** TEXTO DE ORIGEM **
#####

Responsabilização e riscos identificados

A opção de responsabilização mais intensa para as plataformas carregaria dois efeitos indesejados. Primeiro, temos o chamado “chilling effect”, ou efeito inibidor. Ao empurrar para os provedores a responsabilidade por todo conteúdo danoso produzido pelos usuários, a empresa será obrigada a tomar medidas bastantes restritivas para minimizar o prejuízo causado por postagens de terceiros. Ou seja, a tendência é que os provedores implementem soluções que diminuam a capacidade dos usuários de se manifestar livremente, visto que quanto maior o grau de liberdade dos usuários, maior o risco da produção de terceiros ser danosa e essa responsabilidade jurídica recair sobre os serviços do provedor.

Para conter esse tipo de manifestação, as empresas podem, por exemplo, aumentar a filtragem de publicações de usuários. É importante frisar que muitas delas já fazem isso com alguns casos extremos, como terrorismo e pornografia infantil. Contudo, as evidências mostram que já com esse uso restrito de filtragem, muitas formas de comunicação acabam indevidamente censuradas. Um exemplo famoso é o caso de um pai que tentou contatar um médico, durante o período de isolamento da pandemia, para tratar um problema dermatológico de seu filho pequeno. Essa comunicação foi instantaneamente bloqueada pelo provedor de serviço, que entendeu que aquelas imagens enviadas ao médico se tratavam de pornografia infantil.

#####

** CONTEÚDO DOS DADOS **
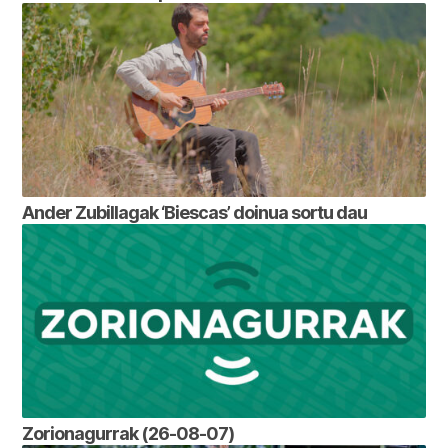
Ander Zubillagak ‘Biescas’ doinua sortu dau
Zorionagurrak (26-08-07)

#####

** TAREFA **
Passe para o inglês a seguinte frase do texto de origem: “Essa comunicação foi instantaneamente bloqueada pelo provedor de serviço, que entendeu que aquelas imagens enviadas ao médico se tratavam de pornografia infantil.” Não é preciso consultar os dados.

** RESPOSTA **
This communication was instantly blocked by the service provider, which understood that the images sent to the doctor were child pornography.